Cientistas da Universidade de Chicago publicam de tempos em tempos, na capa do seu boletim sobre segurança global, o relógio do juízo final. São ponteiros simbólicos que indicam poucos minutos para o fim do mundo sempre que alguma ameaça real é detectada, entre as quais os testes nucleares de 1953 e os riscos de aquecimento global constatados no ano passado. Outro dia li que a nossa galáxia pode ser engolida por um buraco negro, mas isso o reloginho fatídico ainda não registrou, talvez pela improbabilidade, talvez porque um episódio desses seja de difícil compreensão até para os astrônomos.
De minha parte, confesso que tenho dificuldade para entender até mesmo o funcionamento de um relógio comum. Aliás, acho que nem existe mais relógio comum. Primeiro eles perderam os números. Depois, perderam os ponteiros e recuperaram os números. Finalmente, foram gradativamente substituídos por uma parafernália de equipamentos polivalentes que, entre outras coisas, mostram as horas. Hoje os relógios são muito mais objetos de decoração ou adereços do que propriamente marcadores do tempo, finalidade para a qual foram criados.

# REGISTROS DO CONJUNTO
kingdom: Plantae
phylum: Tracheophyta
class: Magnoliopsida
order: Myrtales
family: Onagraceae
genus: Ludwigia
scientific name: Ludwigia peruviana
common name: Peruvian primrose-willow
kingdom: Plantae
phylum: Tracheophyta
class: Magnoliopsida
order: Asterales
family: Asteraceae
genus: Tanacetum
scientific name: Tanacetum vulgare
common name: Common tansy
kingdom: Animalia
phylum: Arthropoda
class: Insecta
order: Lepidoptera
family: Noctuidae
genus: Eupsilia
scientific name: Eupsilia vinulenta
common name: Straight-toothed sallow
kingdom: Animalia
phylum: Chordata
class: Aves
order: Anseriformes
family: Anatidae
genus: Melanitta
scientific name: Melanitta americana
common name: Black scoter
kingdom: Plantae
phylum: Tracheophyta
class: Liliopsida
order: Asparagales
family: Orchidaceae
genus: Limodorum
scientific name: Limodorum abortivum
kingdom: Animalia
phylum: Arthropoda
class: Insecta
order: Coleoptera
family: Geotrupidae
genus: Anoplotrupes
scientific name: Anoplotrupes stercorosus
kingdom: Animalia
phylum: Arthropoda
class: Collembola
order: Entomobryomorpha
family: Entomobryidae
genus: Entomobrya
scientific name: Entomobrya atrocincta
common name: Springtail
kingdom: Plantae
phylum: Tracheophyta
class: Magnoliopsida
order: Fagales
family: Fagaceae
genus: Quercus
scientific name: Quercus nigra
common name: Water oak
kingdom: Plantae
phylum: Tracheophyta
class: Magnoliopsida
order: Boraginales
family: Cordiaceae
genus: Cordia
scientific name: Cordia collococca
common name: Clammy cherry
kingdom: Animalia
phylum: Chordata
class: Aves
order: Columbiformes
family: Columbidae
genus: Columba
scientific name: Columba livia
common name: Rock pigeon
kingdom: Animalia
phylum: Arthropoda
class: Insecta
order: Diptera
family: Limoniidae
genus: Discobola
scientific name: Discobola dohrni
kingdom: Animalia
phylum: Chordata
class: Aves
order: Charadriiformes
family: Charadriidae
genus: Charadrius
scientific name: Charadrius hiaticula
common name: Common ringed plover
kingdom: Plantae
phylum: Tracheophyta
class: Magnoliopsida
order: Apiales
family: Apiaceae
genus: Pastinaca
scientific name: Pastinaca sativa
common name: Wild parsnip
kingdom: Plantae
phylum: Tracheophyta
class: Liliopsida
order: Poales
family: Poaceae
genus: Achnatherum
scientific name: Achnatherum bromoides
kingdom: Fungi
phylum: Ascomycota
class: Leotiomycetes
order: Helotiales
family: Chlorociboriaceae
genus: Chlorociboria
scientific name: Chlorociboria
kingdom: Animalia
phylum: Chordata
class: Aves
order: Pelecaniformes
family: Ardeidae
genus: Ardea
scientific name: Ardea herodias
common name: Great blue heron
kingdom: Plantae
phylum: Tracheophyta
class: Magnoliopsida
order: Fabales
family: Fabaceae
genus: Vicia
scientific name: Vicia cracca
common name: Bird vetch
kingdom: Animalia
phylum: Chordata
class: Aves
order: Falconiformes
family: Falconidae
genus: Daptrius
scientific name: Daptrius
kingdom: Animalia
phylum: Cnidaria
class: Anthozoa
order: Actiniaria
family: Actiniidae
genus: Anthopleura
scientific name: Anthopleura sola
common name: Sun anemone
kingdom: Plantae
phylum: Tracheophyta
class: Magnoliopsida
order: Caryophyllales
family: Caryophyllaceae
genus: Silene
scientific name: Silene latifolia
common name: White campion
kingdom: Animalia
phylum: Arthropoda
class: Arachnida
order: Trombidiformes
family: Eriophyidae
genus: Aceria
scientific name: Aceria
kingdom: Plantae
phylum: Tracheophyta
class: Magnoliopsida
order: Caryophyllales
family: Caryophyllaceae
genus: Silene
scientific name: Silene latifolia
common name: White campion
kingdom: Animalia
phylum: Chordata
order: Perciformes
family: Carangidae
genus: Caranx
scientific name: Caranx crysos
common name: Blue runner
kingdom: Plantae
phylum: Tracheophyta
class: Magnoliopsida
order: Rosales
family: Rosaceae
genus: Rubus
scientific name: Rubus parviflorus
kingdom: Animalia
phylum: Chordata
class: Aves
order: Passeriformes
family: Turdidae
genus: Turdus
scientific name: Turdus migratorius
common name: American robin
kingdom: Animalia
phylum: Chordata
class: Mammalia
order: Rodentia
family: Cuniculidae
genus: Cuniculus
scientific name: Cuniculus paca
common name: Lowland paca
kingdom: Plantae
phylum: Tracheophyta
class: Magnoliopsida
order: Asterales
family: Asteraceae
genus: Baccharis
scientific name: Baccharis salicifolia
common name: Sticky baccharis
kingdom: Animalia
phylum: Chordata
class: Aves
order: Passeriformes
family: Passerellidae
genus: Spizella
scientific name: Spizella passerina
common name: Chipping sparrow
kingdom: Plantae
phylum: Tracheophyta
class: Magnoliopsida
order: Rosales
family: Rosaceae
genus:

# OBJETIVO
Reproduza na íntegra, sem mudar uma palavra, o trecho acima sobre o relógio do juízo final e os relógios comuns.

# RESPOSTA COMPLETA
Cientistas da Universidade de Chicago publicam de tempos em tempos, na capa do seu boletim sobre segurança global, o relógio do juízo final. São ponteiros simbólicos que indicam poucos minutos para o fim do mundo sempre que alguma ameaça real é detectada, entre as quais os testes nucleares de 1953 e os riscos de aquecimento global constatados no ano passado. Outro dia li que a nossa galáxia pode ser engolida por um buraco negro, mas isso o reloginho fatídico ainda não registrou, talvez pela improbabilidade, talvez porque um episódio desses seja de difícil compreensão até para os astrônomos.
De minha parte, confesso que tenho dificuldade para entender até mesmo o funcionamento de um relógio comum. Aliás, acho que nem existe mais relógio comum. Primeiro eles perderam os números. Depois, perderam os ponteiros e recuperaram os números. Finalmente, foram gradativamente substituídos por uma parafernália de equipamentos polivalentes que, entre outras coisas, mostram as horas. Hoje os relógios são muito mais objetos de decoração ou adereços do que propriamente marcadores do tempo, finalidade para a qual foram criados.